The carbon footprint of lower-yielding tomato varieties is typically twice that of higher-yielding varieties such as classic loose tomatoes, new research has shown.

A project commissioned by the Horticultural Development Council (HDC) and carried out by Bangor University, found yield was a key factor in ­determining the level of greenhouse gas emitted in the production of tomatoes. Also important were the age of the greenhouse and the type of boiler used to heat it.

The differences in footprint these factors could produce were considerable, said Gareth Edwards-Jones, professor of agriculture and land use studies at Bangor. Across all varieties, there was a 14-fold difference in the carbon footprint created by the best-performing British grower captured by the study and the worst-performing, he added. This showed how difficult it was to make accurate statements about the carbon impact of British tomatoes.

The actual carbon footprint figures will not be released publicly. Carbon footprinting was a sensitive issue for growers, who had become wary of media exposure after seeing their fruit depicted as a high-carbon food, said Edwards-Jones. "There have been various press comparisons recently between British and Spanish tomatoes, which have suggested Spanish tomatoes have the lower footprint. Growers feel these calculations haven't always been fair, so they are wary of ­declaring what their footprint is."

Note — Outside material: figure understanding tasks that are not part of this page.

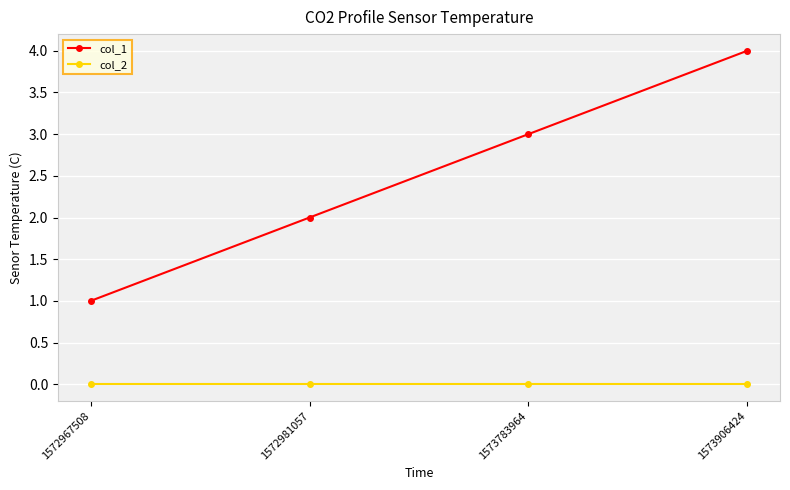

Which label corresponds to the largest value in the chart?

1573906424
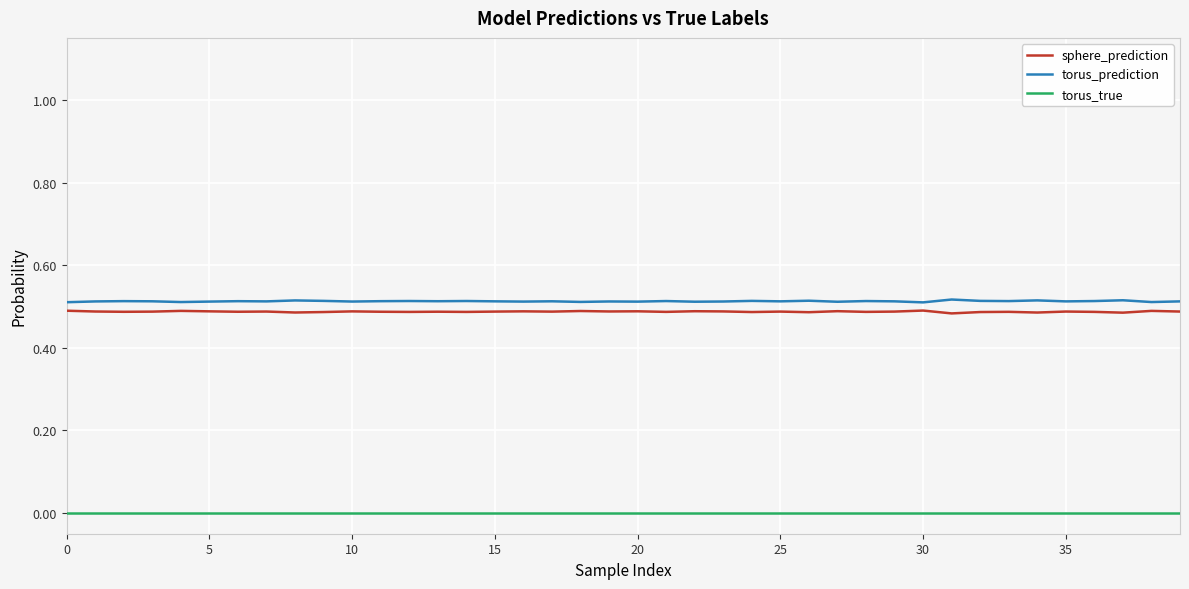

True or false: sphere_prediction and torus_true intersect in this chart.

False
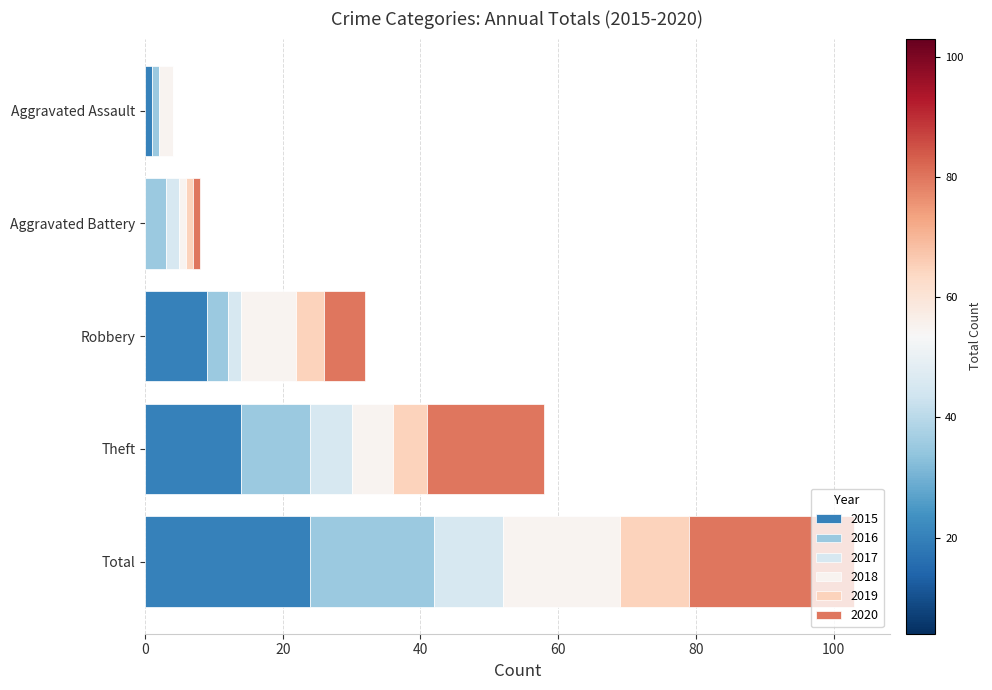

Count the 2019 values in the range 1 to 5.

3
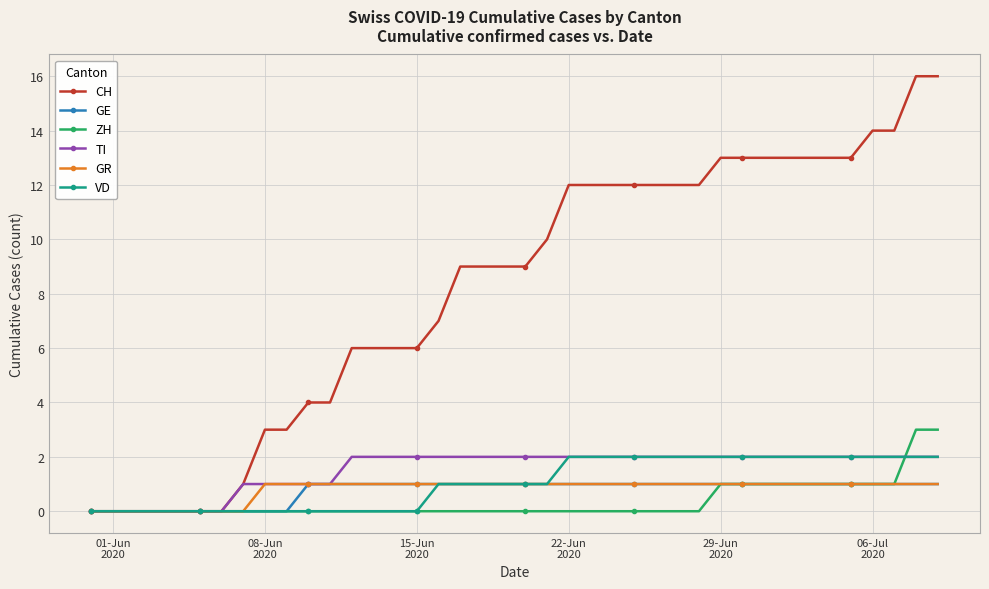

At how many categories does at least one series exceed 2?

32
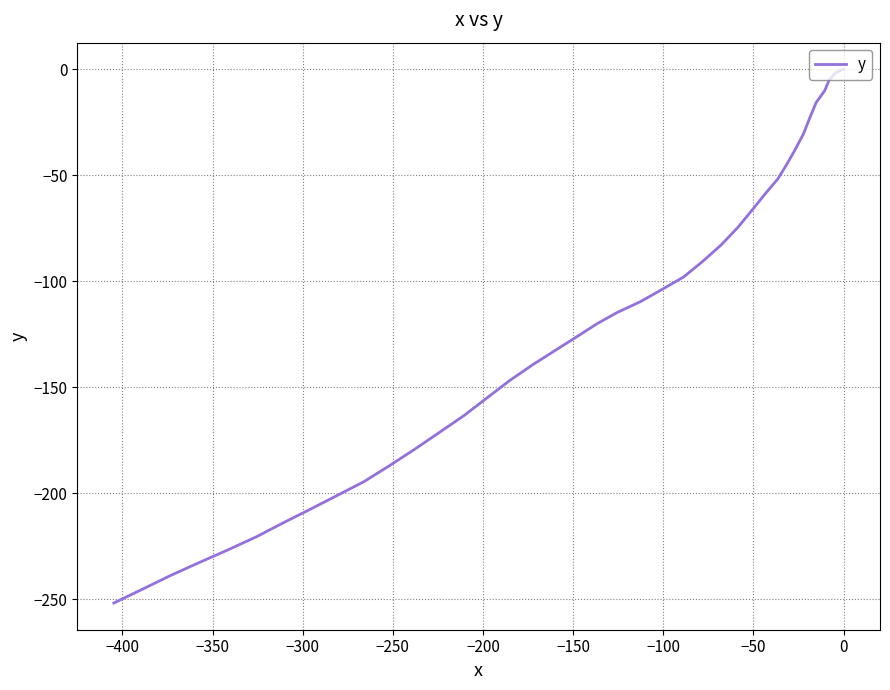

What position from the right is −350?

38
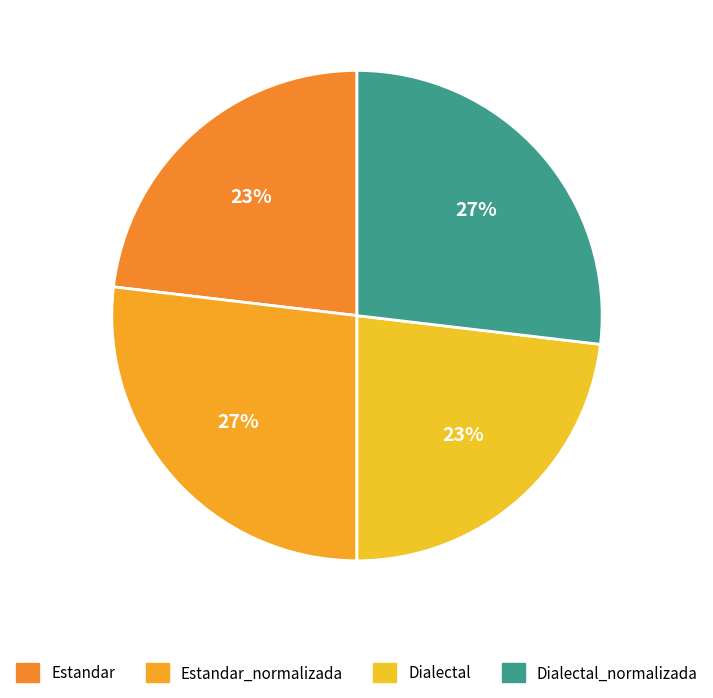

Count the number of slices in the pie.

4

The new study did not compare British and Spanish supply chains, and Edwards-Jones would not be drawn on whether the results indicated British ­tomatoes had a smaller or bigger footprint than their Spanish counterparts.

It is now up to individual growers to communicate the exact findings of the study to their supermarket customers. The supermarkets had shown interest in seeing the figures, said Edwards-Jones, but many "don't really know what to do with them. It's a private negotiation now about what happens next."